Evan Saunders, Vice President of Global Travel and Hospitality at Near
Evan Saunders, Vice President of Global Travel and Hospitality at Near

What are some critical considerations and benefits of a targeted data strategy that truly targets the right segments?

Restaurants should be looking at all available insights and data to best understand changing consumer patterns and trends affecting their business. These insights and data can enable and inform strategic decisions that drive growth and increase market share. An effective data strategy considers the critical value of third party, unbiased data sources such as human movement and audience data, that allows restaurants to get insights into consumer behavior they don’t get from their first party data. 

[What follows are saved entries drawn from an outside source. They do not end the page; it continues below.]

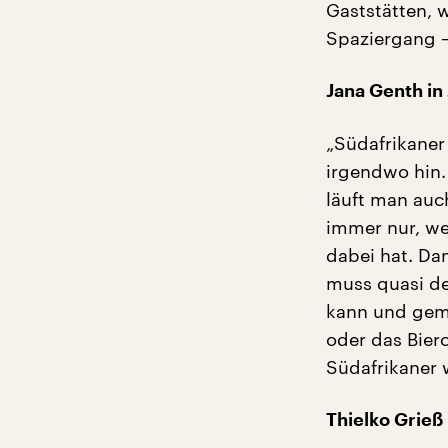
Gaststätten, 
Spaziergang –
Jana Genth in
„Südafrikaner
irgendwo hin.
läuft man auc
immer nur, we
dabei hat. Da
muss quasi de
kann und gemü
oder das Bier
Südafrikaner w
Thielko Grieß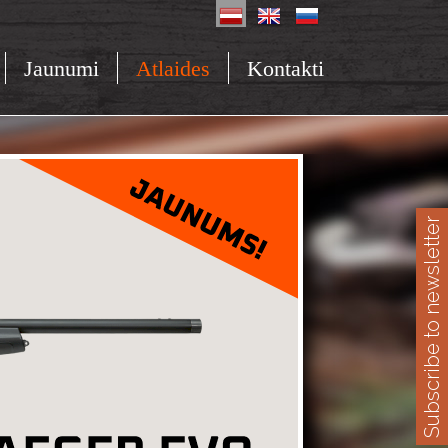
Jaunumi
Atlaides
Kontakti
Subscribe to newsletter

What are some examples of critical customer insights and KPIs? 

Restaurants must be able to answer questions like: Who's dining at which location? What time of day are they dining? Are my customers going to my competitors across the street? How can I make their experience better? Having these important data sets and insights answered in order to make better strategic decisions in regard to how a restaurant operates is paramount. Additionally, restaurants also need to obtain insights with their customers in regard to what they are doing when they're not engaged with their brand, like where else are they eating, shopping and visiting, as well as what that greater audience looks like.

Do restaurants need help understanding who their true competitors are? (E.g., a hamburger chain may think McDonald’s is their biggest competitor when in fact it’s the burrito place around the corner.)

As well as gaining an insight into the visitors to your own stores, a targeted data strategy can leverage real-world analytics to monitor other retail locations and understand what your competitors are doing. Inaccurate assumptions and second-guessing become a thing of the past when you can compare your competitors’ footfall data with your own to see where you are leading and where you perhaps need to put in more effort. You can discover what engages your competitors’ consumers and use this data to enhance your own offering. One marketer recently told me that access to real-time competitor insights is like having a “cheat-code for my favorite game.”   

How can a data strategy seamlessly bridge online and off-line data from a variety of sources?

Unifying online and offline data sets is important and requires access to large repositories of varied data types and a robust technical architecture to analyze these datasets at scale. Going omni-channel (online and offline) provides even greater value as it expands the amount of information available to say restaurant chains and gives them access to deeper insights into their customer base.

For example, let’s say as a restaurant chain, you know from online data that “Diner A” searches for “pasta in my area” on a particular day in the morning and does the same in the evening from home. Combining this knowledge with offline data, you can start to build a deeper profile: a professional, interested in Italian food, in the 25–35 year old age bracket, and visits specialty grocery stores on the weekends. With this information at your fingertips you can now engage in some clever marketing, such as showing Diner A tailored food offerings on an internet-connected device when he is seen at your competitors’ restaurants. First-party data makes this possible, so it is imperative that you collect and utilize it to its full potential.